Voltando ao tema: infelizmente, o investimento na instalação atempada de luzes de Natal tem sido alvo das mais injustas e pérfidas críticas. Costuma-se dizer que falta um desígnio a Portugal, mas quando as diversas autarquias procuram oferecer aos cidadãos os mais diversificados efeitos luminosos, são acusadas de megalomania. A incoerência não tem limites.
Aliás, trata-se de algo que mostra, e bem, como a política portuguesa deixa uma herança cultural fortíssima. Ao que tudo indica, numa reunião de preparação da Expo 98, António Guterres terá perguntado: “E as tomadas. Já trataram das tomadas?”. Ora, a julgar pela quantidade de iluminações de Natal existentes no nosso país é possível concluir que os presentes nessa reunião tomaram de tal maneira boa nota da preocupação do então primeiro-ministro, que muniram Portugal de tomadas em excesso. Porque se o Natal é uma altura de luz, que ao menos seja de luz elétrica, que é aquela que dá mais jeito.

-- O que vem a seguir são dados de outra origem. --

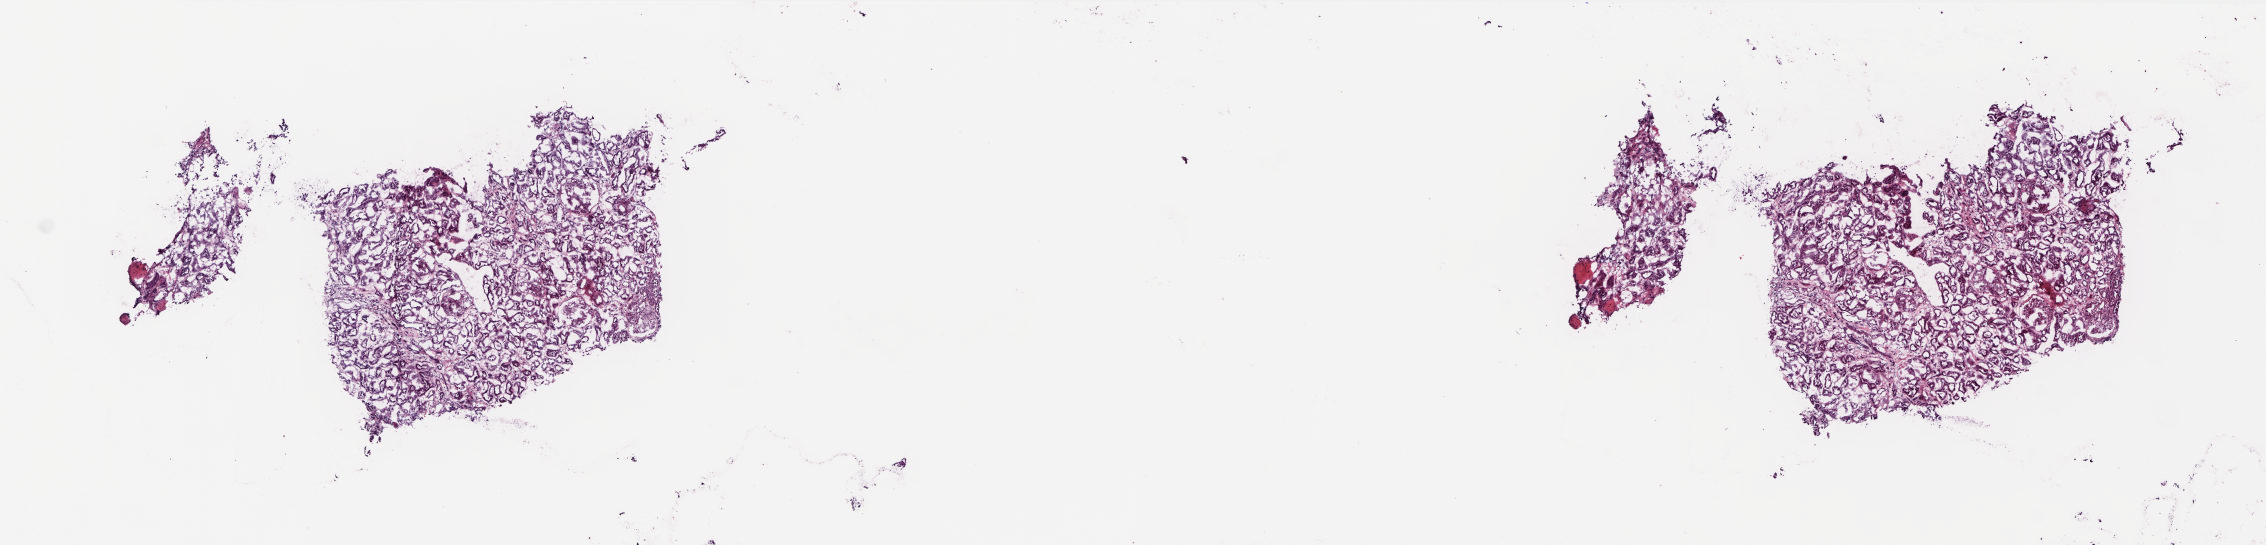
Digitized H&E-stained tissue section (whole slide) — low-resolution overview of the scanned area, about 18.3 x 4.4 mm (slide scanned at 20x), frozen section from the top of the tissue portion, solid tissue normal (non-tumour tissue) sample from the kidney. Female, age 57 years at initial diagnosis. Slide review estimates, as recorded: tumour cells 0%, tumour nuclei 0%, normal cells 70%, stromal cells 30%, necrosis 0%. Infiltration values recorded for this section: lymphocyte infiltration 5%, monocyte infiltration 0%, neutrophil infiltration 0%.
This section: solid tissue normal sample (biorepository sample class). Patient diagnosis: Renal cell carcinoma, NOS.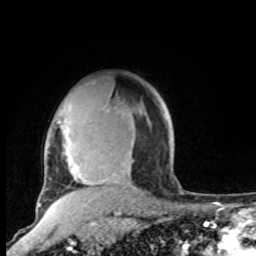
Breast MRI, one axial slice; position 73 of 100 along the scan axis; cropped to one breast; dynamic contrast-enhanced series, time point 2 of 8 at this slice position (early post-contrast); 1.5 T; TE 4.2 ms, TR 7 ms; 2 mm slice thickness; 256 × 256 image matrix. Female patient.
Outlined on this slice (semi-automatically segmented with operator editing):
- enhancing-tissue mask used for the functional tumour volume (all voxels passing the contrast-enhancement thresholds inside the analysis volume; usually the tumour): box from (x=39, y=102) to (x=84, y=205) px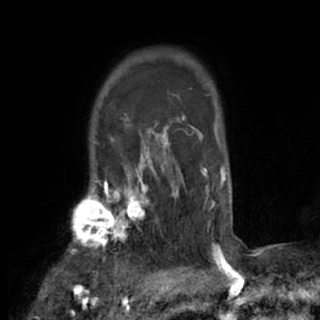
Breast MRI (dynamic contrast-enhanced), one axial slice. Position 62 of 84 along the scan axis. Cropped to one breast. Dynamic contrast-enhanced series, time point 2 of 7 at this slice position (early post-contrast). 1.5 T. TE 3 ms, TR 6.2 ms. 2.4 mm slice thickness. 320 × 320 image matrix. Female patient.
Annotated regions visible in this slice (semi-automatic segmentation, software-assisted and operator-edited):
- enhancing-tissue mask used for the functional tumour volume (all voxels passing the contrast-enhancement thresholds inside the analysis volume; usually the tumour): bounding box [x1, y1, x2, y2] px = [67, 175, 170, 271]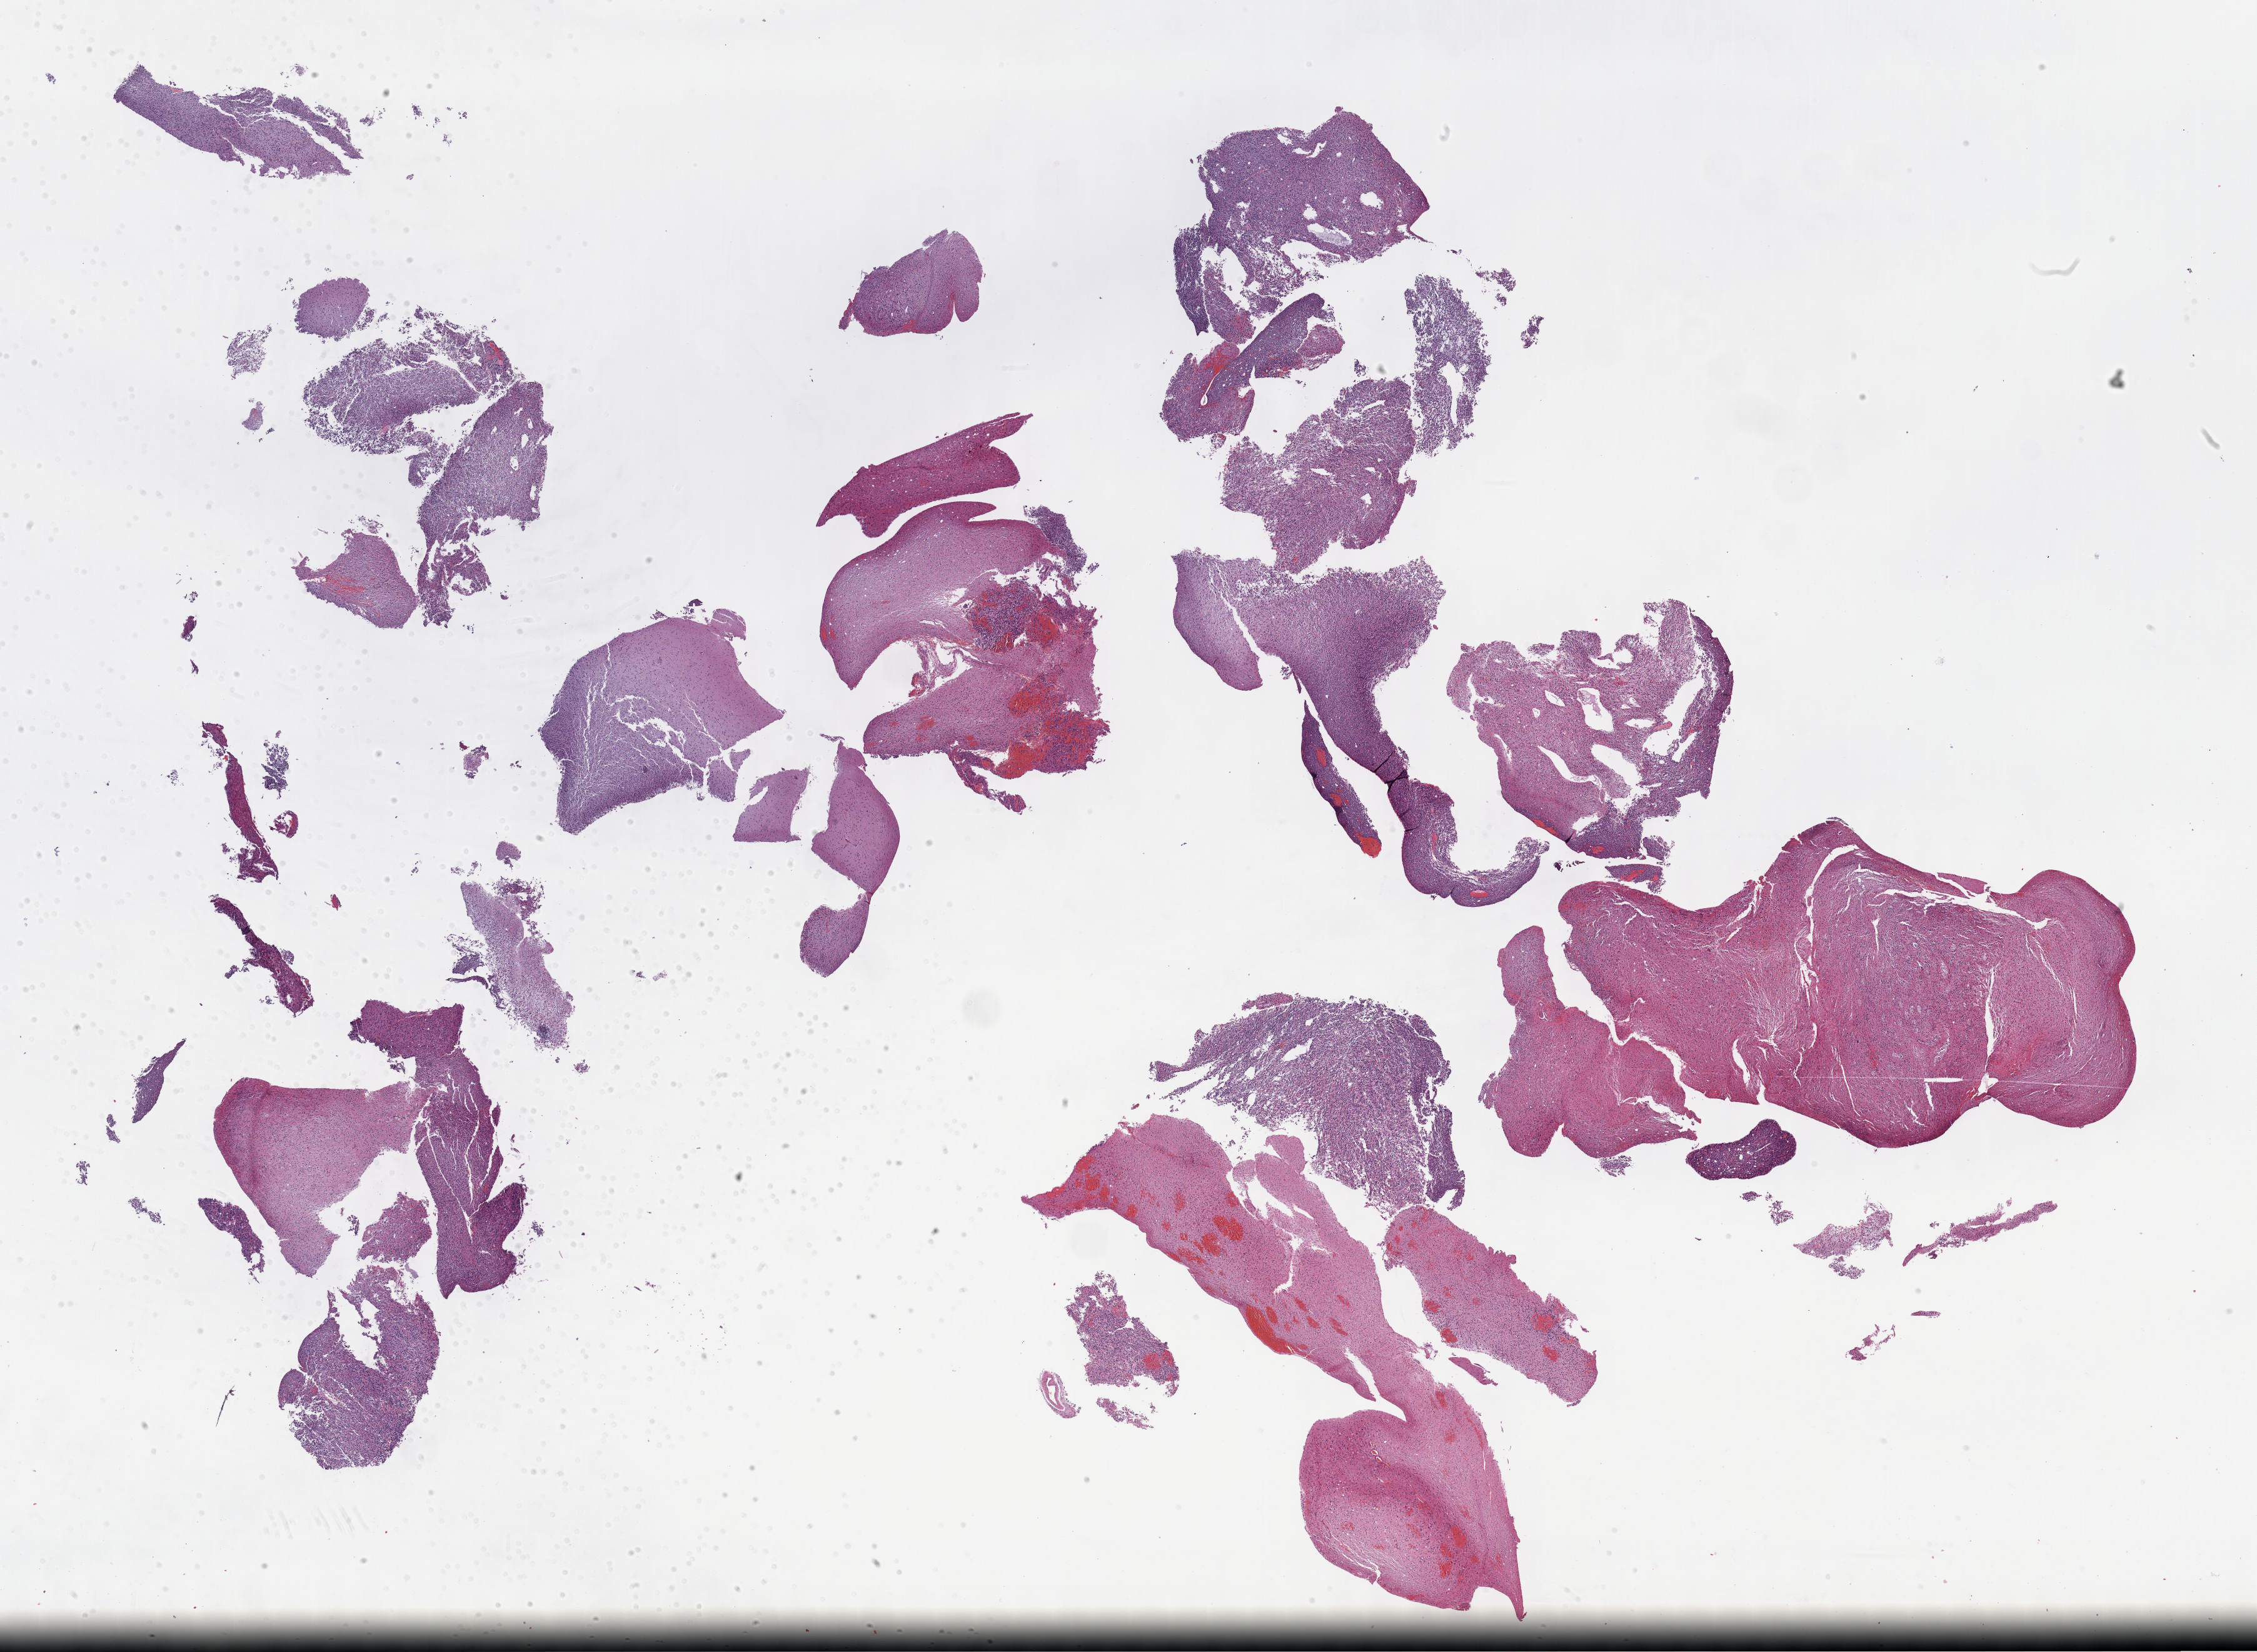
H&E-stained whole-slide image, shown as a low-resolution overview of the whole scanned area (about 29.2 x 21.4 mm, slide scanned at 40x). Formalin-fixed paraffin-embedded (FFPE) diagnostic section. Sample: primary tumour, brain. Female patient; age at initial diagnosis 44 years.
Diagnosis: Astrocytoma, anaplastic.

Há, também, quem diga que se trata de uma despesa ofensiva, acenando com o facto de, em 2023, Portugal ter tido a percentagem mais alta da União Europeia em pobreza energética. Na verdade, nada de mais errado. O que as autarquias fazem é investimento social. Por um lado, proporcionam luzes de Natal em quantidade tal que, perto delas, os cidadãos se sentem debaixo do mais tórrido sol de verão. Por outro, retiram os cidadãos do seu isolamento e fornecem uma prestigiada forma de convívio social, geralmente acompanhada de momentos musicais. É estado social e cultura ao mesmo tempo. Nem o SNS presta tais serviços.
Eu sei o que o leitor está a pensar. “Lá está, de novo, o Clero a ser desmancha-prazeres e a impor um puritanismo sanguinário. Nós também precisamos de sinais exteriores”. Ora, trata-se de uma acusação injusta. Eu também acredito que necessitamos de sinais exteriores, os meus gostos é que são diferentes. Em geral, considero fundamentais outros tipos de exterioridades, como o salário, a alimentação, a habitação digna e a segurança. São prioridades. Mas, infelizmente, os meus concidadãos têm tido opções eleitorais que valorizam melhores luzes de Natal, em vez de melhores salários, e eu sujeito-me à vontade popular. “Oh sr. padre, mas já Jesus disse que nem só de pão vive o Homem”. Certo, e bem sei da elevação espiritual dos portugueses, mas também não é preciso viver só de metafísica.
É verdade que tudo o que envolve o Natal tem surgido cada vez mais cedo, e isso causa natural enfado, mas quando Jesus nasceu, Belém já lá estava prazenteiramente edificada sob umas edificações geológicas de estabilidade pouco confiável, pelo que não sei, até que ponto, nos devíamos exasperar excessivamente com isto. A questão é saber se sobra espaço para alguma expectativa.
Neste quadro, tem-se criticado muito um certo afastamento da figura de Jesus do centro das festividades, o que não deixa de ser altamente compreensível e, até, desejável. Cristo é uma pessoa que nem em 2024 sabe nascer em condições. E já tinha idade para isso. O Novo Testamento que, aliás, a olhar pelo top de vendas das livrarias portuguesas é um best-seller, não relata qualquer chá da revelação. Em vez disso, conta que um anjo foi ter com Maria a anunciar, sem qualquer suspense, que iria ser mãe de um menino. (A pobre mulher de Nazaré nem teve direito a um daqueles bolos cuja cor do interior revela o sexo no bebé. Nem a um lançamento de pirotecnia com cores alusivas ao momento). Para não falar no Baby Shower. Ainda esta semana percorri algumas listas de pedidos feitos para a ocasião e em nenhuma se pedia ouro, incenso e mirra. A única coisa que há de paralelo entre a maternidade de hoje e a do séc. I é a tendência de dar à luz em lugares exóticos. No caso de Maria foi num estábulo, hoje em dia há partos dentro de piscinas.
Sobre o Pai Natal, estranho é que ele ainda não tenha sido alvo da cultura de cancelamento. Para todos os efeitos trata-se de um homem, que passa todo o ano a descansar, enquanto pobres duendes sem sindicato elaboram brinquedos que ele distribui durante uma só noite, o que indica que, dado que o modo de envio é urgente e apressado, que não será muito sensível aos problemas ambientais. Aliás, ainda recentemente, na cimeira de Baku, existiram críticas ferozes aos países mais poluentes do mundo pela sua incúria no combate às alterações climáticas, mas ninguém coloca o dedo na ferida e denuncia que o Pai Natal que, longe de ser um velhinho fofinho, é um monopolista, que se recusa a fazer reciclagem – na medida em que todos os anos há um brinquedo novo para cada criança, sem qualquer preocupação pela sustentabilidade – e que consegue o seu protagonismo através da exploração de trabalhadores e de animais. Realmente, a falta que nos faz Vasco Granja para nos livrar destas más influências. Se calhar, se ainda o tivéssemos entre nós, não haveria nenhuma destas indecências.